Search the records for the word "none" and copy each line in which it appears.

:: Records supplied ::
====================

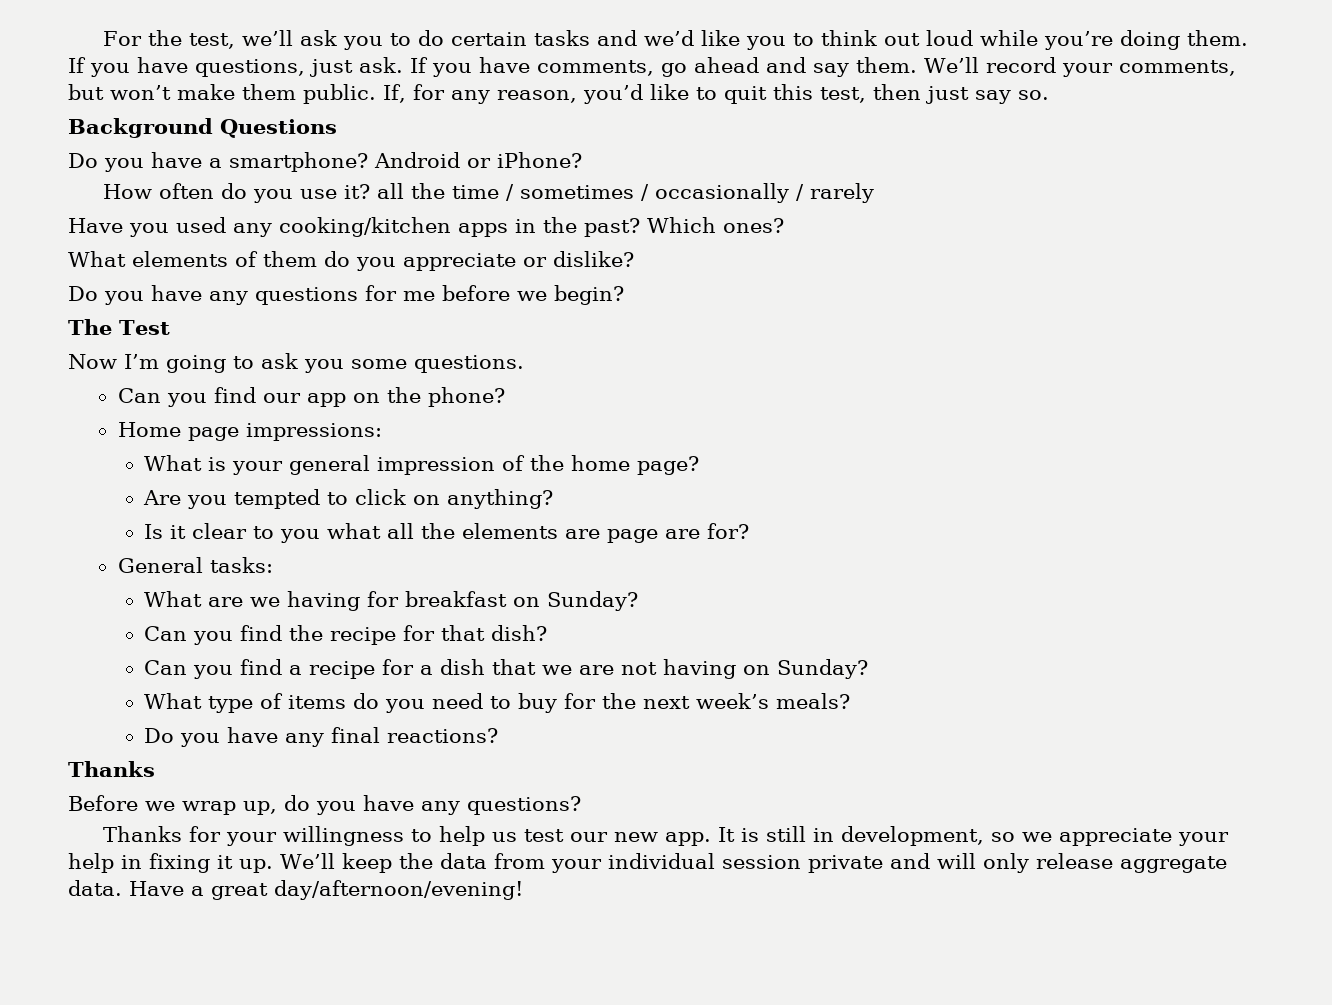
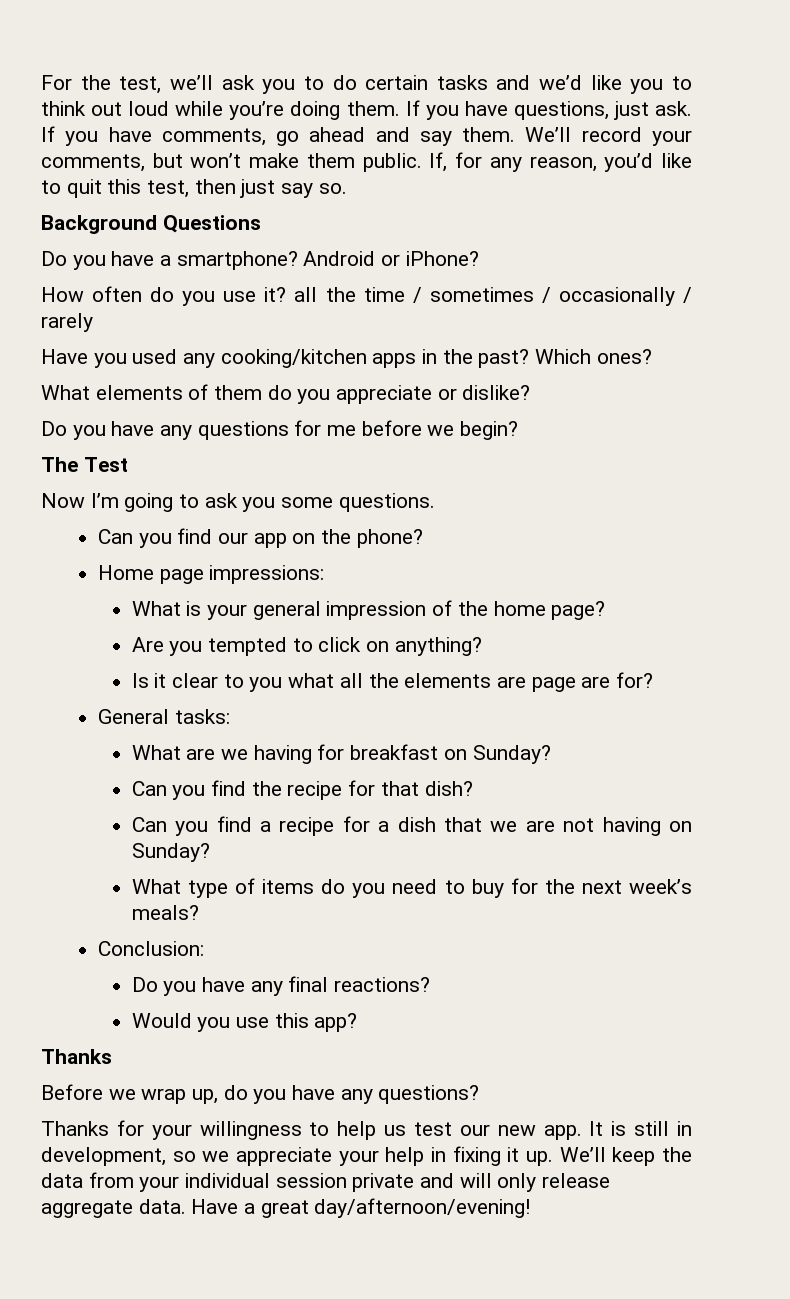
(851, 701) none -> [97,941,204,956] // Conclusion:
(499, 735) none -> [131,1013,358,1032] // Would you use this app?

====================

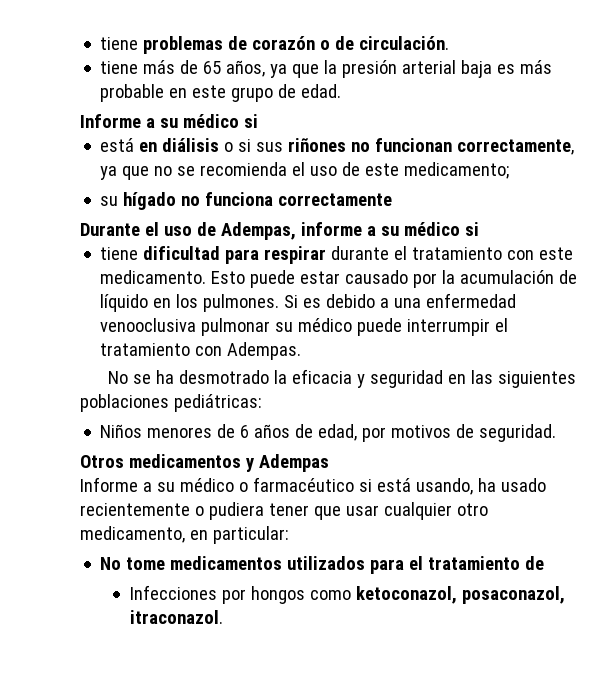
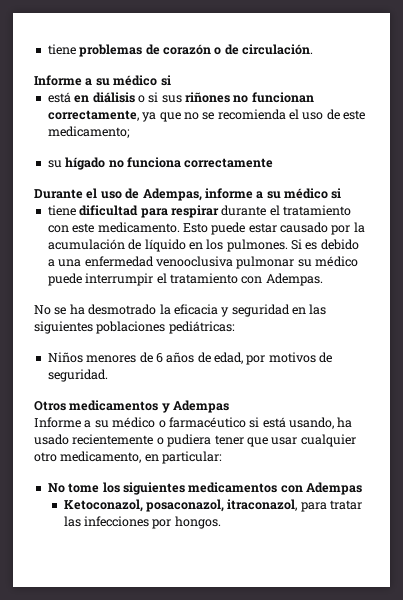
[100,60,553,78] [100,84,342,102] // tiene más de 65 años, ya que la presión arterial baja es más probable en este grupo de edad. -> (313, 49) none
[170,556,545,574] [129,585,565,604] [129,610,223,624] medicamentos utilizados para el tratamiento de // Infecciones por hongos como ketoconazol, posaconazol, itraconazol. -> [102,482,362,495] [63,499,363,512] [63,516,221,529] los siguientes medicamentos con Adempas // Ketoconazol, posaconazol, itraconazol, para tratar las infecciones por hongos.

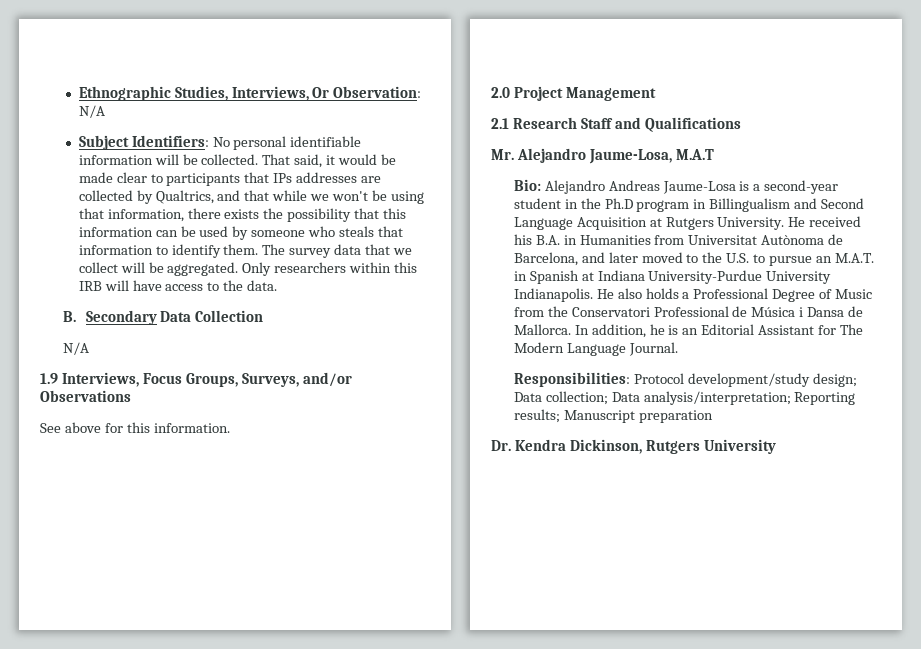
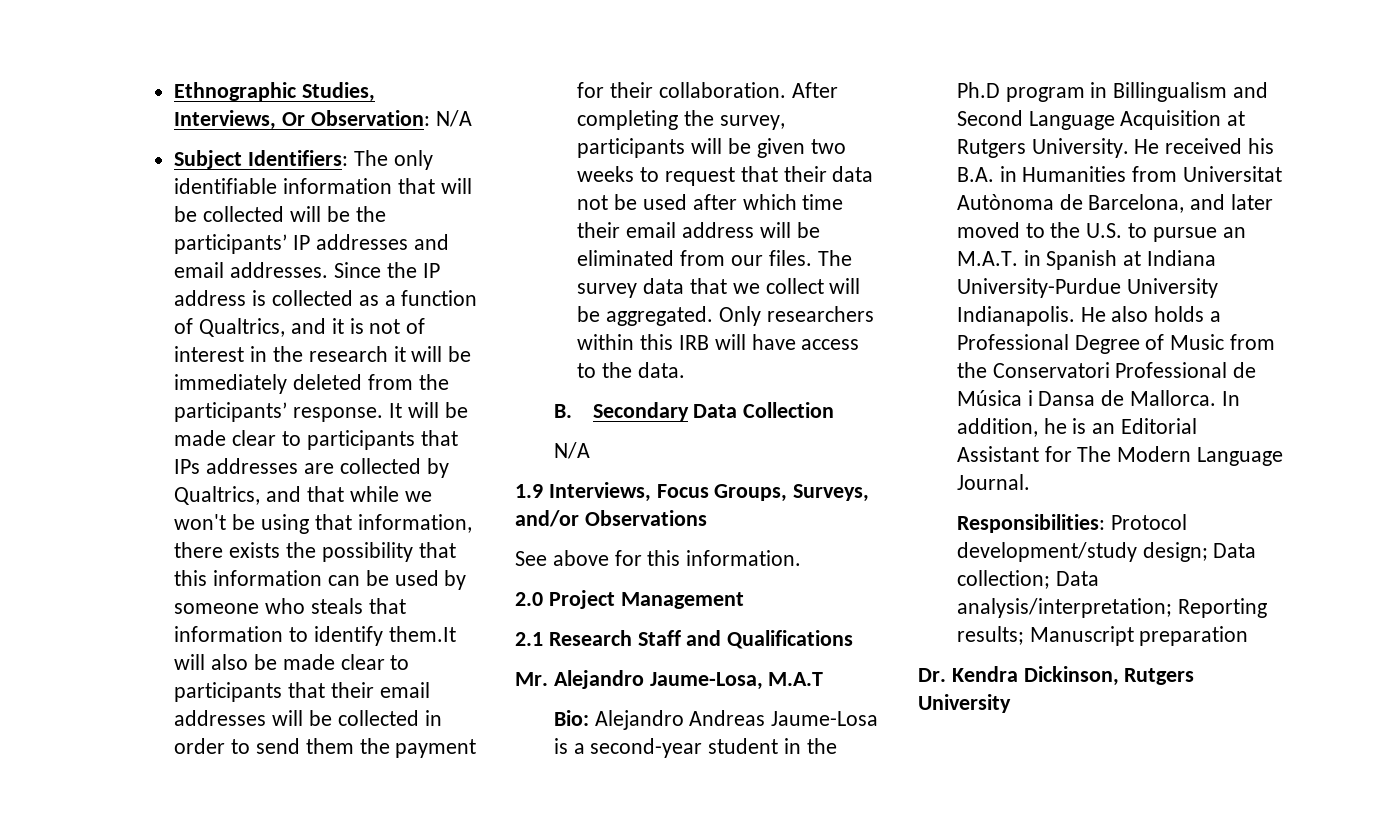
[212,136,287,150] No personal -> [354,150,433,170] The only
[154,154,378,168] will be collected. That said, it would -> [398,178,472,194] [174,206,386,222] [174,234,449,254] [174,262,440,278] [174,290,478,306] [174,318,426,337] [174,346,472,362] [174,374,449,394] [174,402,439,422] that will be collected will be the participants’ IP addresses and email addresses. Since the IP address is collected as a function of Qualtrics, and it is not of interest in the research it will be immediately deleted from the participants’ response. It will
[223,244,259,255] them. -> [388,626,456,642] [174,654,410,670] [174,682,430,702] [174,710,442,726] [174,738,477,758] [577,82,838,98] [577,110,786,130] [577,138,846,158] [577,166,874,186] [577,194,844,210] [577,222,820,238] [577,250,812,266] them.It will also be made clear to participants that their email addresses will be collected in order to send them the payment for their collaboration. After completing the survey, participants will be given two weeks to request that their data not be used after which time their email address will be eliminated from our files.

====================

:: Output for this task ::
(851, 701) none -> [97,941,204,956] // Conclusion:
(499, 735) none -> [131,1013,358,1032] // Would you use this app?
[100,60,553,78] [100,84,342,102] // tiene más de 65 años, ya que la presión arterial baja es más probable en este grupo de edad. -> (313, 49) none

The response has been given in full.